## Records provided

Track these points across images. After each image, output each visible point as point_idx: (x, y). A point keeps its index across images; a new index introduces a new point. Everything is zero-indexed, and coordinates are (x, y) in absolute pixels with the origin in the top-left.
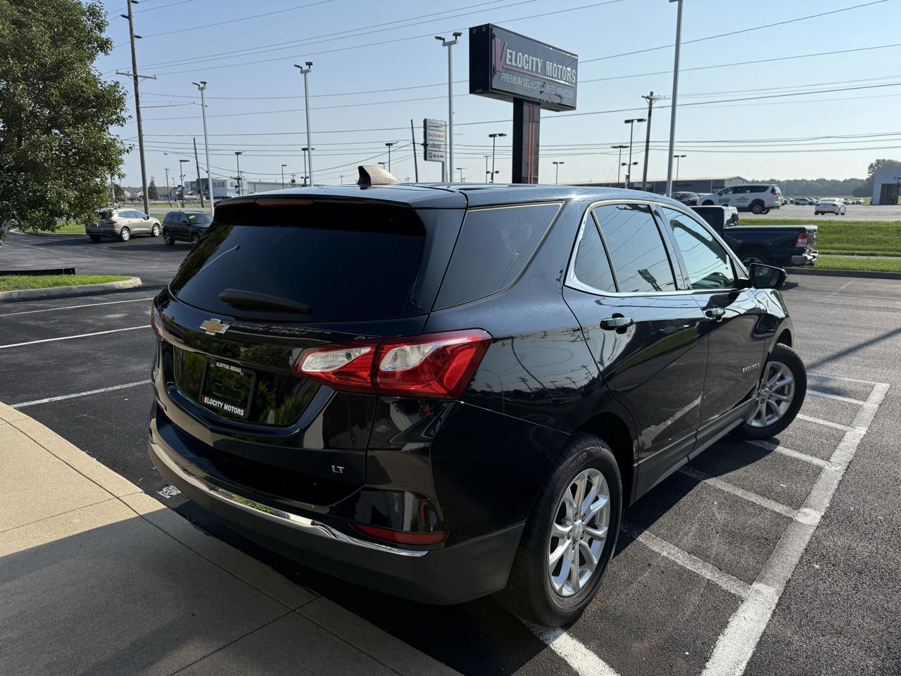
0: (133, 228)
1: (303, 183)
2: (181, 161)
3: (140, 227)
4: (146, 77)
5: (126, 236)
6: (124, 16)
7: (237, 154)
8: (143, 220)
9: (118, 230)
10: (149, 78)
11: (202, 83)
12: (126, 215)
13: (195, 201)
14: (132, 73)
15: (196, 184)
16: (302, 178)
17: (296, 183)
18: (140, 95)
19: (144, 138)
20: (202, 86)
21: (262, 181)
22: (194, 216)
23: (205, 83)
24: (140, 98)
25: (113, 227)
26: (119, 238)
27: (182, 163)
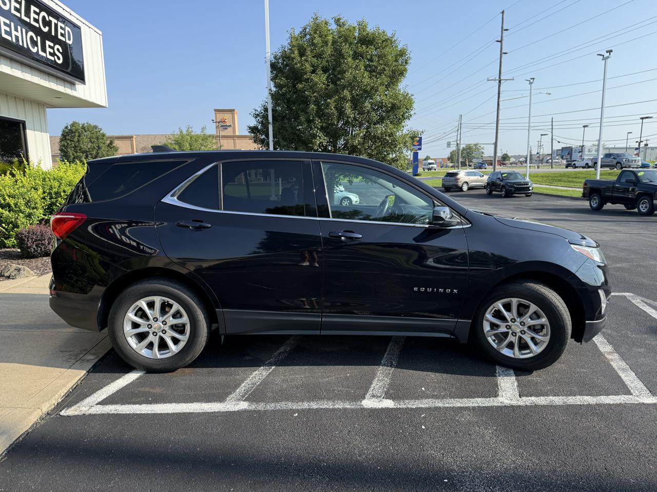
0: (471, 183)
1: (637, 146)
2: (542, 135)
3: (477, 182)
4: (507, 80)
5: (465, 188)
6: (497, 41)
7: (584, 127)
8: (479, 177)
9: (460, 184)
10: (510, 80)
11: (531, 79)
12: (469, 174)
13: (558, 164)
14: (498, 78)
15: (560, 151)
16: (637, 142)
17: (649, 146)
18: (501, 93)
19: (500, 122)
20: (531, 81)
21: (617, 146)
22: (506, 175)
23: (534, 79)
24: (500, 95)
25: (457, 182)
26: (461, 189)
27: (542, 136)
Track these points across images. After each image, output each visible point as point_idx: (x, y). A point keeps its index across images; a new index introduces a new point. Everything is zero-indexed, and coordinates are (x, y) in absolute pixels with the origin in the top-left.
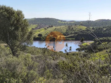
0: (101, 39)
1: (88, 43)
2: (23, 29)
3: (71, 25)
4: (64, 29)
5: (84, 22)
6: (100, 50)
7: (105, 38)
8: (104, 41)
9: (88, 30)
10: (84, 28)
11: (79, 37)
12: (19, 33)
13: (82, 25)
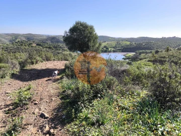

## Try it
Your copy of the listing should match it exactly, apart from the pictures, which are left out.

## Answer box
Track these points across images. After each image, output each visible point as point_idx: (x, y). A point keeps its index across images; a new index introduces a new point. Everything is zero-indexed, and coordinates are (x, y) in absolute pixels with the origin in the top-left.
0: (133, 228)
1: (303, 183)
2: (181, 161)
3: (140, 227)
4: (146, 77)
5: (126, 236)
6: (124, 16)
7: (237, 154)
8: (143, 220)
9: (118, 230)
10: (149, 78)
11: (202, 83)
12: (126, 215)
13: (195, 201)
14: (132, 73)
15: (196, 184)
16: (302, 178)
17: (296, 183)
18: (140, 95)
19: (144, 138)
20: (202, 86)
21: (262, 181)
22: (194, 216)
23: (205, 83)
24: (140, 98)
25: (113, 227)
26: (119, 238)
27: (182, 163)
0: (471, 183)
1: (637, 146)
2: (542, 135)
3: (477, 182)
4: (507, 80)
5: (465, 188)
6: (497, 41)
7: (584, 127)
8: (479, 177)
9: (460, 184)
10: (510, 80)
11: (531, 79)
12: (469, 174)
13: (558, 164)
14: (498, 78)
15: (560, 151)
16: (637, 142)
17: (649, 146)
18: (501, 93)
19: (500, 122)
20: (531, 81)
21: (617, 146)
22: (506, 175)
23: (534, 79)
24: (500, 95)
25: (457, 182)
26: (461, 189)
27: (542, 136)
Track these points across images. After each image, output each visible point as point_idx: (x, y). A point keeps its index across images; a new index introduces a new point. Everything is zero-indexed, and coordinates are (x, y) in absolute pixels with the origin in the top-left.
0: (101, 39)
1: (88, 43)
2: (23, 29)
3: (71, 25)
4: (64, 29)
5: (84, 22)
6: (100, 50)
7: (105, 38)
8: (104, 41)
9: (88, 30)
10: (84, 28)
11: (79, 37)
12: (19, 33)
13: (82, 25)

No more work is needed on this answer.